## What the task requires
Find the string "password" in the entries and copy each line that has it.
[Records supplied — start]
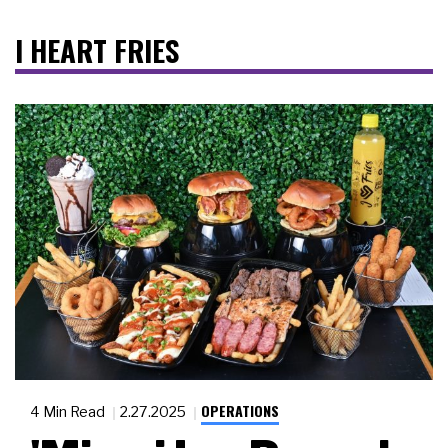
I HEART FRIES
OPERATIONS
4 Min Read
2.27.2025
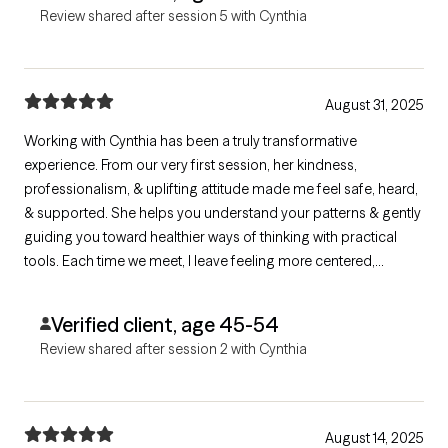
Review shared after session 5 with Cynthia
August 31, 2025
Working with Cynthia has been a truly transformative
experience. From our very first session, her kindness,
professionalism, & uplifting attitude made me feel safe, heard,
& supported. She helps you understand your patterns & gently
guiding you toward healthier ways of thinking with practical
tools. Each time we meet, I leave feeling more centered,
hopeful, & empowered. If you're searching for a therapist who
truly invests in your growth, Cynthia is incredible. I'm so thankful
Verified client, age 45-54
to have found her.
Review shared after session 2 with Cynthia
August 14, 2025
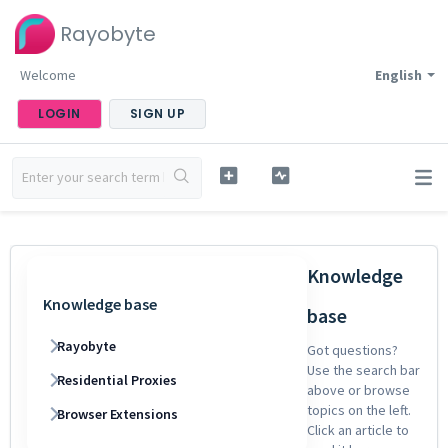
Rayobyte
Welcome
English
LOGIN
SIGN UP
Knowledge
Knowledge base
base
Rayobyte
Got questions?
Use the search bar
Residential Proxies
above or browse
topics on the left.
Browser Extensions
Click an article to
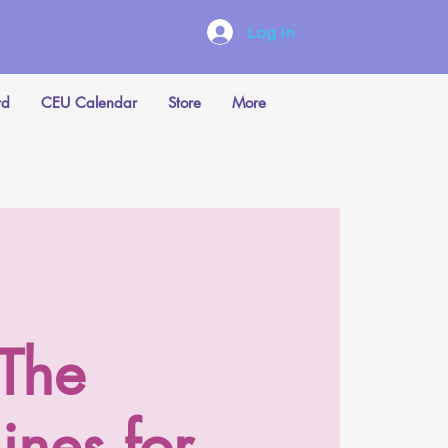
Log In
rd
CEU Calendar
Store
More
 The
ines for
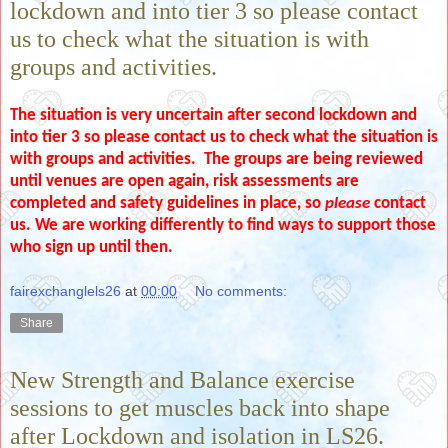
lockdown and into tier 3 so please contact
us to check what the situation is with
groups and activities.
The situation is very uncertain after second lockdown and
into tier 3 so please contact us to check what the situation is
with groups and activities. The groups are being reviewed
until venues are open again, risk assessments are
completed and safety guidelines in place, so
please
contact
us. We are working differently to find ways to support those
who sign up until then.
fairexchanglels26
at
00:00
No comments:
Share
New Strength and Balance exercise
sessions to get muscles back into shape
after Lockdown and isolation in LS26.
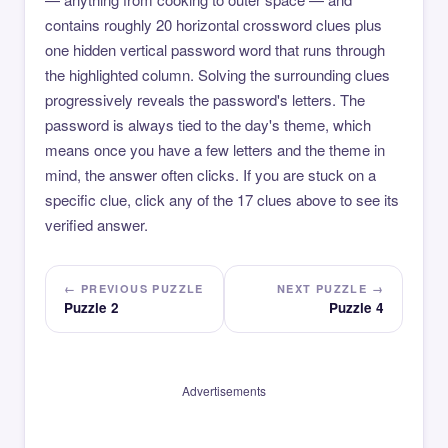
contains roughly 20 horizontal crossword clues plus
one hidden vertical password word that runs through
the highlighted column. Solving the surrounding clues
progressively reveals the password's letters. The
password is always tied to the day's theme, which
means once you have a few letters and the theme in
mind, the answer often clicks. If you are stuck on a
specific clue, click any of the 17 clues above to see its
verified answer.
← PREVIOUS PUZZLE
NEXT PUZZLE →
Puzzle 2
Puzzle 4
Advertisements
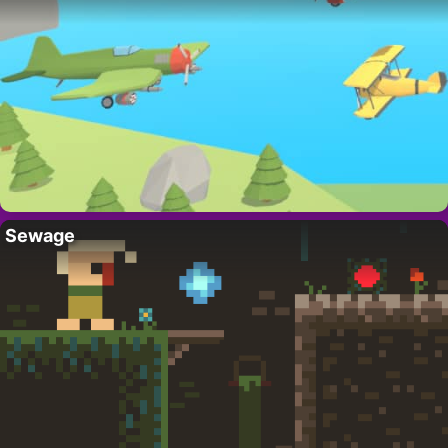
Sewage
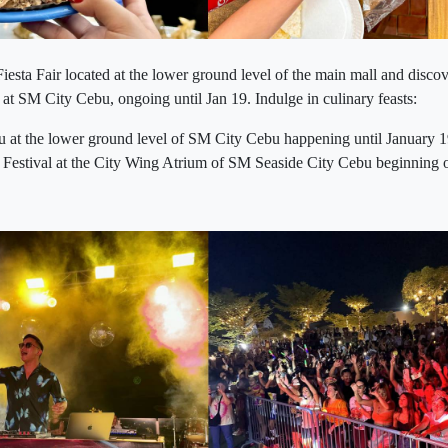
sta Fair located at the lower ground level of the main mall and discov
 at SM City Cebu, ongoing until Jan 19. Indulge in culinary feasts:
 at the lower ground level of SM City Cebu happening until January 
stival at the City Wing Atrium of SM Seaside City Cebu beginning 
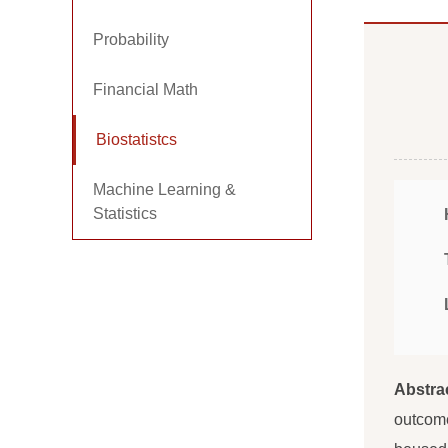
Probability
Financial Math
Biostatistcs
Machine Learning &
Statistics
Abstra
outcome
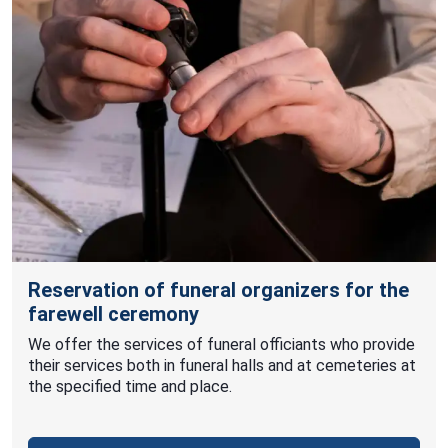
Reservation of funeral organizers for the
farewell ceremony
We offer the services of funeral officiants who provide
their services both in funeral halls and at cemeteries at
the specified time and place.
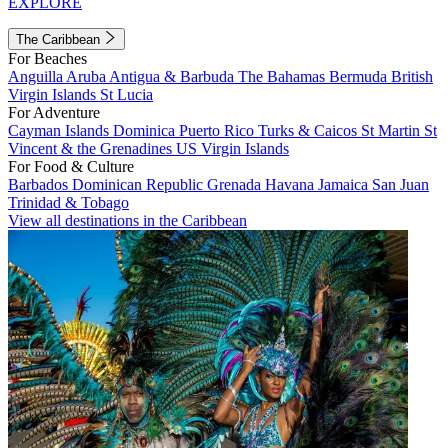
EXPLORE
The Caribbean
For Beaches
Anguilla
Aruba
Antigua & Barbuda
The Bahamas
Bermuda
British
Virgin Islands
St Lucia
For Adventure
Cayman Islands
Dominica
Puerto Rico
Turks & Caicos
St Martin
St
Vincent & the Grenadines
US Virgin Islands
For Food & Culture
Barbados
Dominican Republic
Grenada
Havana
Jamaica
San Juan
Trinidad & Tobago
View all destinations in the Caribbean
[Records supplied — finish]
## Task solution
one hidden vertical password word that runs through
progressively reveals the password's letters. The
password is always tied to the day's theme, which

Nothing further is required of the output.